• THE TASK
Exactly the lines below from the one with "#8cb268; stroke: #547063;" up to and including the one with "#878892; stroke-width: 4;" make up the answer, with nothing else added.

• DATA SUPPLIED
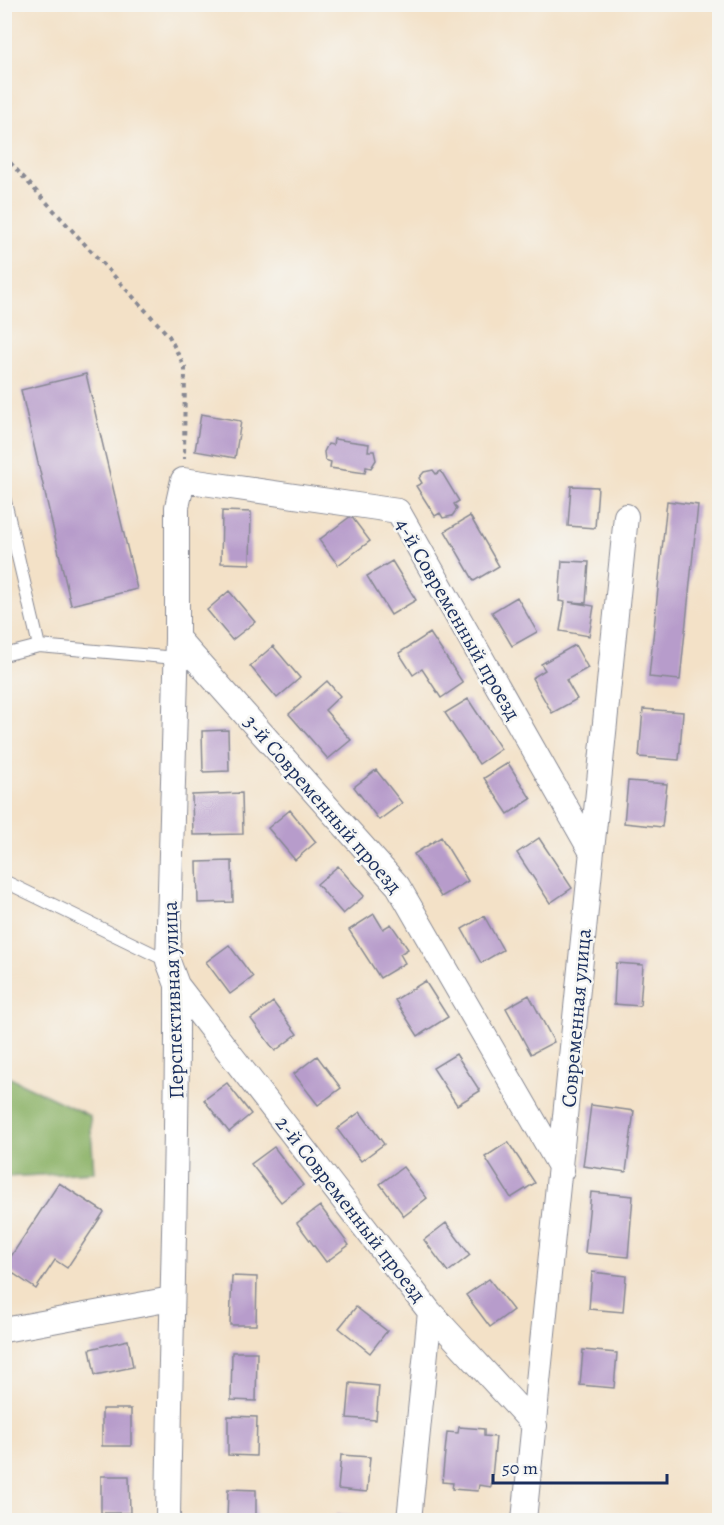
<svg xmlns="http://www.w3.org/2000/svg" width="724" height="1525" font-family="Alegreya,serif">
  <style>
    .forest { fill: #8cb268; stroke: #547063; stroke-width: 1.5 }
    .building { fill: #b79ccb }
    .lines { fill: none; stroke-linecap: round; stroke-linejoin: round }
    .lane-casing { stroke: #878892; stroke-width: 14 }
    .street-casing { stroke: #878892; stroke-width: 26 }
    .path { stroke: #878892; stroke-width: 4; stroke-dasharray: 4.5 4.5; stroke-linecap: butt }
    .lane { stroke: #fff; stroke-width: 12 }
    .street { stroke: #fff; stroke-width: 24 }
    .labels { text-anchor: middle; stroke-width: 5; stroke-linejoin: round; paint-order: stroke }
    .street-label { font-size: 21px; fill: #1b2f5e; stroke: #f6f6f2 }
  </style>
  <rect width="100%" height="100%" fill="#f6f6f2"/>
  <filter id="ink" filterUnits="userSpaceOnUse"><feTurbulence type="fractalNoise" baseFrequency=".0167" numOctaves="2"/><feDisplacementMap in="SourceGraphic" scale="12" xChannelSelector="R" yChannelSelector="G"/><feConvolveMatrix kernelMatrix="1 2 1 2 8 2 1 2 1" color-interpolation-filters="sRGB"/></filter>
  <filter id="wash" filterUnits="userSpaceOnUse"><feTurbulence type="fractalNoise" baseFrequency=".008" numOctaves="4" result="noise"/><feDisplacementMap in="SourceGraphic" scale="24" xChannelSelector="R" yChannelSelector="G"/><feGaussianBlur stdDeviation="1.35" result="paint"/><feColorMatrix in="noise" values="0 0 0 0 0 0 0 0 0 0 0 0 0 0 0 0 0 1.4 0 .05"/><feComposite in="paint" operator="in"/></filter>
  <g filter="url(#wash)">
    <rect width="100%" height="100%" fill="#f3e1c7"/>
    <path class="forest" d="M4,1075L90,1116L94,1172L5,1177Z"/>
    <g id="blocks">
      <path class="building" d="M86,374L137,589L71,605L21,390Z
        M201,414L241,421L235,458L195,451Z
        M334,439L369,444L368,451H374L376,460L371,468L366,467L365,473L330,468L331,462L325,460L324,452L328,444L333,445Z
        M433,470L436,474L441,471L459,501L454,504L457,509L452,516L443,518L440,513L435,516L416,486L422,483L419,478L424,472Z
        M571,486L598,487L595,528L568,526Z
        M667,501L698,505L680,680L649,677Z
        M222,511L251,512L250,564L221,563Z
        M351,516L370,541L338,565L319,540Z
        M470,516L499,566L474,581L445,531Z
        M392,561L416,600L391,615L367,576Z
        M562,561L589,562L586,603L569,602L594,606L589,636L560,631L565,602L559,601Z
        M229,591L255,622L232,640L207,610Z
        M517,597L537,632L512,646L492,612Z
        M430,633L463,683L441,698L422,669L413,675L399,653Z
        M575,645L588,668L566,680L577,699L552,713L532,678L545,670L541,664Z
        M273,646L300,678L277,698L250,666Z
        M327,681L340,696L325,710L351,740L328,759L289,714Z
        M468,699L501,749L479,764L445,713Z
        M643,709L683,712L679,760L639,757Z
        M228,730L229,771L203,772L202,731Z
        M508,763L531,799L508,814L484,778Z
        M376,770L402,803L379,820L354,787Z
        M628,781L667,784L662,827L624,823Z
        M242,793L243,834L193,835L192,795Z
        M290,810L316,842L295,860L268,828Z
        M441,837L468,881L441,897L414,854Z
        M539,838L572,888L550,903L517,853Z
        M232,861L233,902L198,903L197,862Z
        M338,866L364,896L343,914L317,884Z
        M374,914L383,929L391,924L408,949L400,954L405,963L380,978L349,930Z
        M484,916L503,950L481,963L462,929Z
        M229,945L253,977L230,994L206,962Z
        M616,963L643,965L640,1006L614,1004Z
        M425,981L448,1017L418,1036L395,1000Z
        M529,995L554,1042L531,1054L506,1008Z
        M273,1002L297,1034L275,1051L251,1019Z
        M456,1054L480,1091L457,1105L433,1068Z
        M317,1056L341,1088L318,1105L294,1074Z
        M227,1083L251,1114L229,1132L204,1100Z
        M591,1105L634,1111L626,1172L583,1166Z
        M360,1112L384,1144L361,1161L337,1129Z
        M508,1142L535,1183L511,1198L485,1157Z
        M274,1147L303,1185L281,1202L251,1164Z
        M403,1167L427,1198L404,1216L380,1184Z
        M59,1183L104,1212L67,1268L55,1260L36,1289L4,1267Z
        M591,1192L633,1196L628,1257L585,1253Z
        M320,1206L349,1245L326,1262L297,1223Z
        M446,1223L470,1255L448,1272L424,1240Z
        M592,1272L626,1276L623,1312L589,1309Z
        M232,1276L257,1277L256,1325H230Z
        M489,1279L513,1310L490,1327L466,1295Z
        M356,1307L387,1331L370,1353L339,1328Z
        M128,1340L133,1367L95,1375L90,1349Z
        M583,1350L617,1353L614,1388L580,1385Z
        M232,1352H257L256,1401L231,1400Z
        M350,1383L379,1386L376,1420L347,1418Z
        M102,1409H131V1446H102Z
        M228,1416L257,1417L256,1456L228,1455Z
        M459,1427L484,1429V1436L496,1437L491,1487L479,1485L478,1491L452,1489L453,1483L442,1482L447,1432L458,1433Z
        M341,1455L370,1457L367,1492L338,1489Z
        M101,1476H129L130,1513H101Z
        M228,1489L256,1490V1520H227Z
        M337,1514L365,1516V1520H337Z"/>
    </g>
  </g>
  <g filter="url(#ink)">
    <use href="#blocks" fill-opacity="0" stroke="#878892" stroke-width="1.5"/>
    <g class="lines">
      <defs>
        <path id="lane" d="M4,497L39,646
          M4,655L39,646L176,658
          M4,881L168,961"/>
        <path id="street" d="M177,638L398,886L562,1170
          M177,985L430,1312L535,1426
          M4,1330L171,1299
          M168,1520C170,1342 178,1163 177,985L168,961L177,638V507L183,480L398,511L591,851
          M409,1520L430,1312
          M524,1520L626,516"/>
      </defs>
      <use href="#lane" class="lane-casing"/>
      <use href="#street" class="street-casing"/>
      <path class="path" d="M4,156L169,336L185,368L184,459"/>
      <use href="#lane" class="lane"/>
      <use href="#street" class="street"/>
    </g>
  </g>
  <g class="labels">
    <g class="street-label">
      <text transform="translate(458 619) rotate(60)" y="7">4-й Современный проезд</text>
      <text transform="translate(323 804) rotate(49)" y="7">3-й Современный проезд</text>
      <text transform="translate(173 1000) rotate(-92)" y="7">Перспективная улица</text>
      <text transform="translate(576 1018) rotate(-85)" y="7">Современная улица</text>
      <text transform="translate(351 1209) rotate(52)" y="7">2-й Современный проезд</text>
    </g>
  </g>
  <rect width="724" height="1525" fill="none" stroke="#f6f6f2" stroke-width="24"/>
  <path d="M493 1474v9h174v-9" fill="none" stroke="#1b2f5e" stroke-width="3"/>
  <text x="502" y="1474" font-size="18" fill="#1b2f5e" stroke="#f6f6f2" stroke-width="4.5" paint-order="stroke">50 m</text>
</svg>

* * *

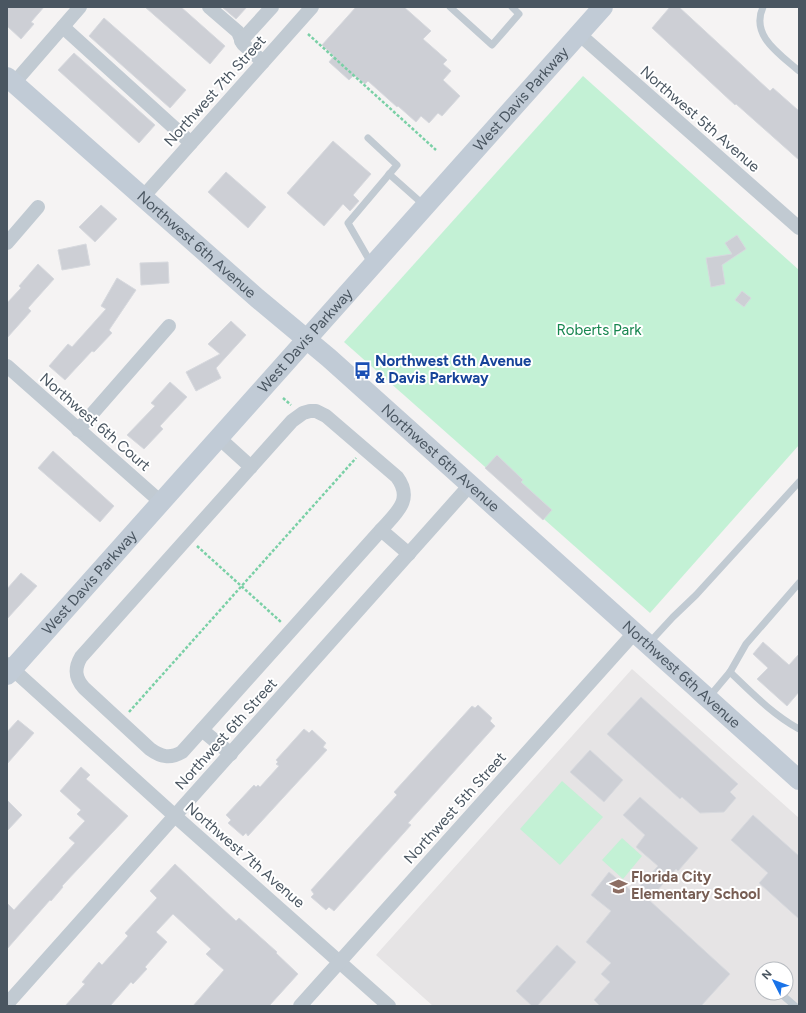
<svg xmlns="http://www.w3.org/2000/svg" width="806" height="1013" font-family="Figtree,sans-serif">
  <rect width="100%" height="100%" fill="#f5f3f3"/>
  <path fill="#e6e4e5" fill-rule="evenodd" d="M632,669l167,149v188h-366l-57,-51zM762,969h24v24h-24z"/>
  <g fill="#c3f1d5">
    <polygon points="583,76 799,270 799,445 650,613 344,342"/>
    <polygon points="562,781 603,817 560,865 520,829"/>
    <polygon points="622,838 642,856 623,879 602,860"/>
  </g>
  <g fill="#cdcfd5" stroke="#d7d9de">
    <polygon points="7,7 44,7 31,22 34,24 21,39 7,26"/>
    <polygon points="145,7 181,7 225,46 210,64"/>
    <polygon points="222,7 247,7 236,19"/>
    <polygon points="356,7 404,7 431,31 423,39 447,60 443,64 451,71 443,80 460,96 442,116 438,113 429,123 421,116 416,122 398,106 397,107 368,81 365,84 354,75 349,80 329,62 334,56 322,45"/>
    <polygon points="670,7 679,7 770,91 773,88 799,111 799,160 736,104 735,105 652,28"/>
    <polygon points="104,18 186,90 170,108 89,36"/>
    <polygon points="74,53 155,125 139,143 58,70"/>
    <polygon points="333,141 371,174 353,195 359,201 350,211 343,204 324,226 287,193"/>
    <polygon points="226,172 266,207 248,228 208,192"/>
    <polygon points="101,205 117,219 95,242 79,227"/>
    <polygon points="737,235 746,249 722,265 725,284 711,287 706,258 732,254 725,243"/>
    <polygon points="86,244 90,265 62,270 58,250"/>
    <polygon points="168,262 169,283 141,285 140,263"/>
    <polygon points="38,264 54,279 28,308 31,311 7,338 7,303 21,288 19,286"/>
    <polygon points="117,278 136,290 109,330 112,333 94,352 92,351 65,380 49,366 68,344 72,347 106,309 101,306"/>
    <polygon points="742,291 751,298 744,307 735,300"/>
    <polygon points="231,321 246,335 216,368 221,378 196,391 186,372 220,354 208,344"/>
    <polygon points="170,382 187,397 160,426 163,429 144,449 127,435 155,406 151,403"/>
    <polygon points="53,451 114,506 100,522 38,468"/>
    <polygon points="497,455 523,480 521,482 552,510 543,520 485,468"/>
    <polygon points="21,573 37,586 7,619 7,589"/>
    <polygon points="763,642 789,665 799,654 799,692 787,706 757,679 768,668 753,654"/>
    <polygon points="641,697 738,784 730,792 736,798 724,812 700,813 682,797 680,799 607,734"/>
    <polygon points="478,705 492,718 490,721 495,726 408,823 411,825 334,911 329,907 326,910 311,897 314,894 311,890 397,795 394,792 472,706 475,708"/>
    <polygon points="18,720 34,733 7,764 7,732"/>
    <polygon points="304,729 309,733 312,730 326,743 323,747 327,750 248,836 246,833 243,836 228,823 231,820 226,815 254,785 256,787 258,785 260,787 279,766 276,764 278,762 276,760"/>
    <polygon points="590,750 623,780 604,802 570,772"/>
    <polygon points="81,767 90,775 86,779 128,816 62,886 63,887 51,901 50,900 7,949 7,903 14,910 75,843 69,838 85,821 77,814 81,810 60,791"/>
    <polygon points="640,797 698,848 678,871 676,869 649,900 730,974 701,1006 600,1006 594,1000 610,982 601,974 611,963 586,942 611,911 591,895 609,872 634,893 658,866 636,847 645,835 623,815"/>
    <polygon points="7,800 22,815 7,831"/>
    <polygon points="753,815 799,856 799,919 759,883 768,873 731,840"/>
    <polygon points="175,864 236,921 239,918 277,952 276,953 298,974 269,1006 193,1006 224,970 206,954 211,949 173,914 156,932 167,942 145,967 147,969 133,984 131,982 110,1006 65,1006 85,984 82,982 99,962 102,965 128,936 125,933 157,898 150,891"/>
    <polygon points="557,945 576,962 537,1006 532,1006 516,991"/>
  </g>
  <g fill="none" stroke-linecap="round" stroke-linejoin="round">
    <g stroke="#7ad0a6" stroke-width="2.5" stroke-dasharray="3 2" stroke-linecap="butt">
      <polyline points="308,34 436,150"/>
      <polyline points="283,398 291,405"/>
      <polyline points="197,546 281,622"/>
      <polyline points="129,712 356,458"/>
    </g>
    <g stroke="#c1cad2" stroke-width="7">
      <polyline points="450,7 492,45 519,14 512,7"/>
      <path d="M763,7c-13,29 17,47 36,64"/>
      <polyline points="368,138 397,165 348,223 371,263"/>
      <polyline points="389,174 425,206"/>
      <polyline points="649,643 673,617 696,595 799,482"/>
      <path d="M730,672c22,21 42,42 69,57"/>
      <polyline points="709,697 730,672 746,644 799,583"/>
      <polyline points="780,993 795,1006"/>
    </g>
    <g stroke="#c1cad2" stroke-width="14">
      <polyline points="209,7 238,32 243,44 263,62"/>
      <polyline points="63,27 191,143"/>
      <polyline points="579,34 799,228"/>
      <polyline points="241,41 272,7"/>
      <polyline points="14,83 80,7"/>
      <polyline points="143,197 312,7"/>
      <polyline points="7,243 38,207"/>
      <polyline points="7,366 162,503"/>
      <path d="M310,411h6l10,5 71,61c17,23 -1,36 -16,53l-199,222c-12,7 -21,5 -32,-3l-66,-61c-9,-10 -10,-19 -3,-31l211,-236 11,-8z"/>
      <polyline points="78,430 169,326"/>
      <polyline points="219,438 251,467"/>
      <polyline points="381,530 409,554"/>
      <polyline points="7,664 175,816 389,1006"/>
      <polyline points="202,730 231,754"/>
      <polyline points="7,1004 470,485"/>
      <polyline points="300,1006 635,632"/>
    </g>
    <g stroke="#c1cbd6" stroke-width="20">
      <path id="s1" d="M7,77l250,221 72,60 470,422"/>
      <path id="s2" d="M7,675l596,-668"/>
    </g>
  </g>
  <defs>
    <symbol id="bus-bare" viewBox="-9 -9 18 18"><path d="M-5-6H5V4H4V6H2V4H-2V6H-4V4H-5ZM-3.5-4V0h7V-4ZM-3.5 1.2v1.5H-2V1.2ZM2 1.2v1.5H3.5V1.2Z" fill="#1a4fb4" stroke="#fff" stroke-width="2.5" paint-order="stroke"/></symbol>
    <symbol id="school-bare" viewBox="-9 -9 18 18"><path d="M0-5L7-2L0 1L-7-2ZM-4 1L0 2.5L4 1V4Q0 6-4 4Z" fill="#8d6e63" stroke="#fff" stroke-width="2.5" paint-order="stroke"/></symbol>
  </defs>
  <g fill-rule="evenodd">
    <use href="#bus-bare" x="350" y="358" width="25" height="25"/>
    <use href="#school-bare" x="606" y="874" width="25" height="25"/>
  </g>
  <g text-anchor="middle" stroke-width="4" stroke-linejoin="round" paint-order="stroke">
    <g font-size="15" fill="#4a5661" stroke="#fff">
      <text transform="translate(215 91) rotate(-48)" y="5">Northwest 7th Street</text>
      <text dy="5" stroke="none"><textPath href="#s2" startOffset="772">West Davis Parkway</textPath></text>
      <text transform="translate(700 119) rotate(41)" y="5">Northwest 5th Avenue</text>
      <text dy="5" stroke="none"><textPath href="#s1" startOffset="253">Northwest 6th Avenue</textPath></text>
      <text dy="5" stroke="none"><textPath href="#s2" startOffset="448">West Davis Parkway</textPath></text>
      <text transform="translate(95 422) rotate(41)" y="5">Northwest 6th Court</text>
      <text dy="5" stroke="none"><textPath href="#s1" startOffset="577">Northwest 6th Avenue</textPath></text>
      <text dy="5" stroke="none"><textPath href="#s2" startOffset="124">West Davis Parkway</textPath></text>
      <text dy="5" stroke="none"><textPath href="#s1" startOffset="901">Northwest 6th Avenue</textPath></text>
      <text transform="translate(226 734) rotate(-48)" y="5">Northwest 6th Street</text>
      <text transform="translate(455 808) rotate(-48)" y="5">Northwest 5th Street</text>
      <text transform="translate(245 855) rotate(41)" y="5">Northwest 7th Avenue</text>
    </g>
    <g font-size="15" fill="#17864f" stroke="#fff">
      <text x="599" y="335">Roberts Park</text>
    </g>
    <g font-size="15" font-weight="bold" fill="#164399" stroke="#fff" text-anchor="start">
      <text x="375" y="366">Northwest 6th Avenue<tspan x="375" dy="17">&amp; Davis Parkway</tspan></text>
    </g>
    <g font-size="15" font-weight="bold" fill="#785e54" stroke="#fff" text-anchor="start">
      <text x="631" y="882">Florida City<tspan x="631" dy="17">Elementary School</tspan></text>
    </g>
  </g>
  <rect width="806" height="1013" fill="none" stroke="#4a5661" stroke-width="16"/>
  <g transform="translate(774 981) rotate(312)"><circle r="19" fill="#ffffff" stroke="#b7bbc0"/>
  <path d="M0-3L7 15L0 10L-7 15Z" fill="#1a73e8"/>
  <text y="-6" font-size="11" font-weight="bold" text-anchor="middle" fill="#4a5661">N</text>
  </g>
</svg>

• RESULT OF THE EXERCISE
    .forest { fill: #8cb268; stroke: #547063; stroke-width: 1.5 }
    .building { fill: #b79ccb }
    .lines { fill: none; stroke-linecap: round; stroke-linejoin: round }
    .lane-casing { stroke: #878892; stroke-width: 14 }
    .street-casing { stroke: #878892; stroke-width: 26 }
    .path { stroke: #878892; stroke-width: 4; stroke-dasharray: 4.5 4.5; stroke-linecap: butt }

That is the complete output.